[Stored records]
---+---

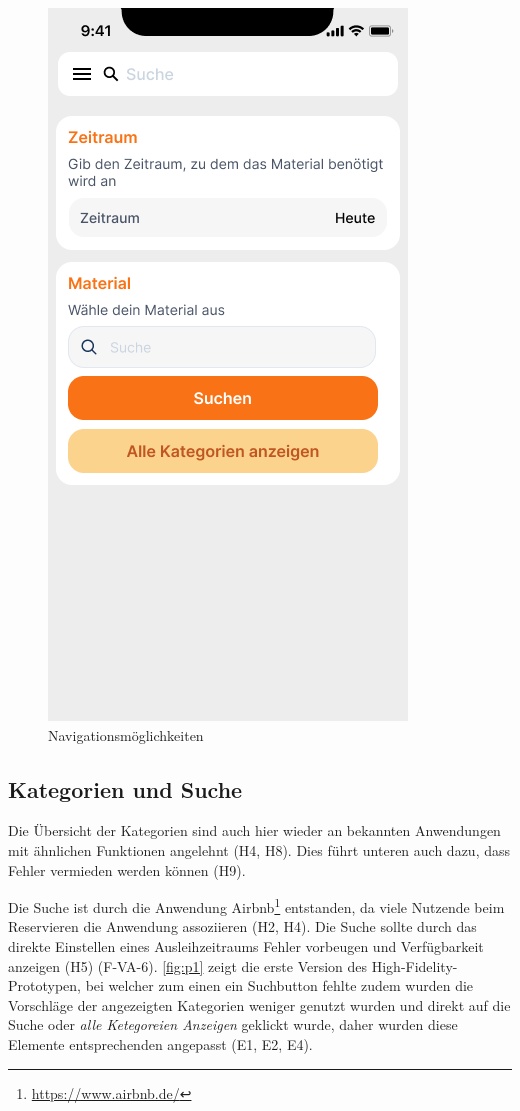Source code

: \begin{figure}[h]
    \includegraphics[scale=0.4]{Bilder/Prototyp/Neu/Suche V2.png}
    \caption[-]{Navigationsmöglichkeiten}
    \label{fig:nav}
\end{figure}

\subsection{Kategorien und Suche}
Die Übersicht der Kategorien sind auch hier wieder an bekannten
Anwendungen mit ähnlichen Funktionen angelehnt (H4, H8). Dies führt unteren auch dazu, dass Fehler 
vermieden werden können (H9). 

Die Suche ist durch die Anwendung Airbnb\footnote{\url{https://www.airbnb.de/}} entstanden, da viele
Nutzende beim Reservieren die Anwendung assoziieren (H2, H4). Die Suche sollte durch das direkte
Einstellen eines Ausleihzeitraums Fehler vorbeugen und Verfügbarkeit anzeigen (H5) (F-VA-6).
\ref{fig:p1} zeigt die erste Version des High-Fidelity-Prototypen, bei welcher zum einen ein
Suchbutton fehlte zudem wurden die Vorschläge der angezeigten Kategorien weniger genutzt wurden und
direkt auf die Suche oder \textit{alle Ketegoreien Anzeigen} geklickt wurde, daher wurden diese
Elemente entsprechenden angepasst (E1, E2, E4).

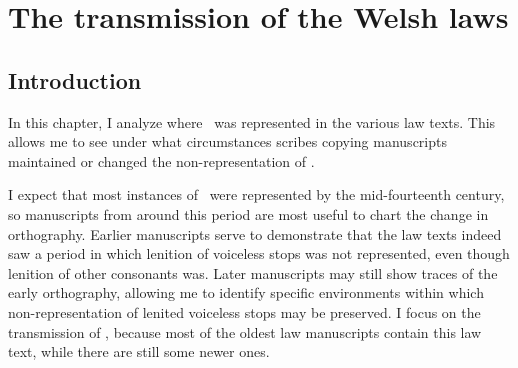 
\chapter{The transmission of the Welsh laws}
\label{cha:welsh-laws}



% 



\section{Introduction}
\label{sec:introduction}

In this chapter, I analyze where \lT\ was represented in the various law texts.
This allows me to see under what circumstances scribes copying manuscripts maintained or changed the non-representation of \lT.

I expect that most instances of \lT\ were represented by the mid-fourteenth century, so manuscripts from around this period are most useful to chart the change in orthography.
Earlier manuscripts serve to demonstrate that the law texts indeed saw a period in which lenition of voiceless stops was not represented, even though lenition of other consonants was.
 Later manuscripts may still show traces of the early orthography, allowing me to identify specific environments within which non-representation of lenited voiceless stops may be preserved.
 I focus on the transmission of , because most of the oldest law manuscripts contain this law text, while there are still some newer ones.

---+---

What is needed is an exact copy of each line from the top of the data above through the line containing "This allows me", with no pictures.

Source code

: \begin{figure}[h]
    \includegraphics[scale=0.4]{Bilder/Prototyp/Neu/Suche V2.png}
    \caption[-]{Navigationsmöglichkeiten}
    \label{fig:nav}
\end{figure}

\subsection{Kategorien und Suche}
Die Übersicht der Kategorien sind auch hier wieder an bekannten
Anwendungen mit ähnlichen Funktionen angelehnt (H4, H8). Dies führt unteren auch dazu, dass Fehler 
vermieden werden können (H9). 

Die Suche ist durch die Anwendung Airbnb\footnote{\url{https://www.airbnb.de/}} entstanden, da viele
Nutzende beim Reservieren die Anwendung assoziieren (H2, H4). Die Suche sollte durch das direkte
Einstellen eines Ausleihzeitraums Fehler vorbeugen und Verfügbarkeit anzeigen (H5) (F-VA-6).
\ref{fig:p1} zeigt die erste Version des High-Fidelity-Prototypen, bei welcher zum einen ein
Suchbutton fehlte zudem wurden die Vorschläge der angezeigten Kategorien weniger genutzt wurden und
direkt auf die Suche oder \textit{alle Ketegoreien Anzeigen} geklickt wurde, daher wurden diese
Elemente entsprechenden angepasst (E1, E2, E4).

\chapter{The transmission of the Welsh laws}
\label{cha:welsh-laws}



% 



\section{Introduction}
\label{sec:introduction}

In this chapter, I analyze where \lT\ was represented in the various law texts.
This allows me to see under what circumstances scribes copying manuscripts maintained or changed the non-representation of \lT.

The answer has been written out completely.